## [課題 A]
繊維強化複合材料の抜粋によれば、生産性の面からプリプレグのマトリックス樹脂として多く使われるのはどんな樹脂か。
## [課題 B]
繊維強化複合材料についての抜粋を、最後の文の後から書き継げ。

## [抜粋]
——————————

近年、炭素繊維やアラミド繊維などを強化繊維として用いた繊維強化複合材料は、その高い比強度・比弾性率を利用して、航空機や自動車などの構造材料や、テニスラケット、ゴルフシャフト、釣り竿などのスポーツ・一般産業用途などに利用されてきた。繊推強化複合材料の製造方法には、強化繊維に未硬化のマトリックス樹脂が含浸されたシート状中間材料であるプリプレグを用い、それを硬化させる方法や、モールド中に並べた強化繊維に液状の樹脂を流し込んで中間体を得、それを硬化させるレジン・トランスファー・モールディング法などが用いられている。これらの製造方法のうちプリプレグを用いる方法では、通常、プリプレグを複数枚積層した後、加熱加圧することによって繊維強化複合材料成形物を得ている。このプリプレグに用いられるマトリックス樹脂としては、プロセス性などの生産性の面から、熱硬化性樹脂、特にエポキシ樹脂が用いられることが多い。
エポキシ樹脂からなるマトリックス樹脂は、優れた耐熱性と良好な機械物性を示す一方で、エポキシ樹脂の伸度および/または靱性が熱可塑性樹脂に対して低いため、繊維強化複合材料としたとき、靱性や耐衝撃性が低くなることが指摘され、改善を要求されてきた。特に、繊維強化複合材料を航空機の一次構造材として利用する場合、離着陸時における小石の跳ね上げや整備時の工具の落下のような外部からの衝撃によって、破損する恐れがある。このため、繊維強化複合材料に衝撃後残存圧縮強度に代表される耐衝撃性を付与することは重要な課題となっている。
繊維強化複合材料の耐衝撃性を上げるためには、繊維強化複合材料を構成する強化繊維の伸度やマトリックス樹脂の伸度や靱性を向上させる必要がある。これらのうち、特にマトリックス樹脂の靱性を向上させることが重要かつ有効であるとされ、エポキシ樹脂の改質が試みられてきた。
従来、エポキシ樹脂の靱性を向上させる方法としては、靱性に優れるゴム成分や熱可塑性樹脂を配合する方法などが試されてきた。例えば、カルボキシル基を含有するアクリロニトリル−ブタジエンゴムのようなゴム成分をエポキシ樹脂に配合することにより、エポキシ樹脂の靱性が改善されることは1970年代から検討されており、一般によく知られている。しかしながら、ゴム成分は、耐熱性低下や弾性率低下を引き起こす上、ゴム成分による靱性改質効果を十分に得るためには、ゴム成分を多量に配合する必要がある。このため、エポキシ樹脂本来の耐熱性や機械物性が低下し、良好な物性を有する複合材料が得られないという欠点があった。

——————————

## [データ]
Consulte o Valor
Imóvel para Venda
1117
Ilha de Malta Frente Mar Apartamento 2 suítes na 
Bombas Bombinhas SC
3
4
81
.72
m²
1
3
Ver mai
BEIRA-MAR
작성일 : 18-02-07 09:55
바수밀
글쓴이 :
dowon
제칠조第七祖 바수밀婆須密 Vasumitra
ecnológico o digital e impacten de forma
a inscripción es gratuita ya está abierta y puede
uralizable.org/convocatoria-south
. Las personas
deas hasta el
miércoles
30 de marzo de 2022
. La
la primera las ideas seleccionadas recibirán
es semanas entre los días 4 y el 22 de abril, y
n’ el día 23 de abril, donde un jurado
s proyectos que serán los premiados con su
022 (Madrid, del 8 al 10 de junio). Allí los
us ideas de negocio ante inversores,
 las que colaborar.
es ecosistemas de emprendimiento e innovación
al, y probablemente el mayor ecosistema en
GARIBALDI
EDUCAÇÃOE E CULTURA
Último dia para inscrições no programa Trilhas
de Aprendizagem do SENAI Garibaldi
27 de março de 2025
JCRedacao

——————————

## [解答 A]
熱硬化性樹脂、特にエポキシ樹脂である。

## [解答 B]
また、エポキシ樹脂に熱可塑性樹脂を配合する方法としては、ポリエーテルスルホン、ポリスルホンおよびポリエーテルイミドのような熱可塑性樹脂をエポキシ樹脂に溶解、あるいは微粉末で配合し溶解することにより、エポキシ樹脂中に熱可塑性樹脂を均一に分散させる方法があり、エポキシ樹脂の持つ機械物性を損なうことなしに靱性を向上し、耐衝撃性に優れた繊維強化複合材料が得られることが知られている(特許文献1参照。)。
しかしながら、この方法では、靱性改質効果を十分に得るためには、これらの熱可塑性樹脂を多量に配合する必要がある。その結果、エポキシ樹脂組成物の粘度が大幅に上昇し、プリプレグを得る際のプロセス性の大幅な低下や、得られるプリプレグにおける樹脂未含浸部やボイドが生じるというような欠点があった。
さらに、スチレン−ブタジエン−メタクリル酸メチルからなる共重合体や、ブタジエン−メタクリル酸メチルからなるブロック共重合体などのブロック共重合体を用いることにより、エポキシ樹脂の靭性を向上させ方法が提案されている(特許文献2参照。)。
しかしながら、この方法においては、エポキシ樹脂としてビスフェノールA型エポキシ樹脂と、硬化剤として4,4’−メチレンビス(3−クロロ−2,6−ジエチルアニリン)を用いた組み合わせにおいて、靱性向上効果と耐熱性維持の両立が確認されているが、靱性向上効果は十分とは言えないものであった。また、一般的に、航空機などの耐熱性が要求される繊維強化複合材料には、ジアミノジフェニルスルホンのような極性基を有するエポキシ樹脂硬化剤が用いられるが、極性基を有するエポキシ樹脂硬化剤とこれらブロック共重合体とは相溶性が悪く、硬化過程においてこれら共重合体がエポキシ樹脂から粗大分離し、脆弱な硬化物を与えることがある。この点については特許文献2においては全く触れられていない。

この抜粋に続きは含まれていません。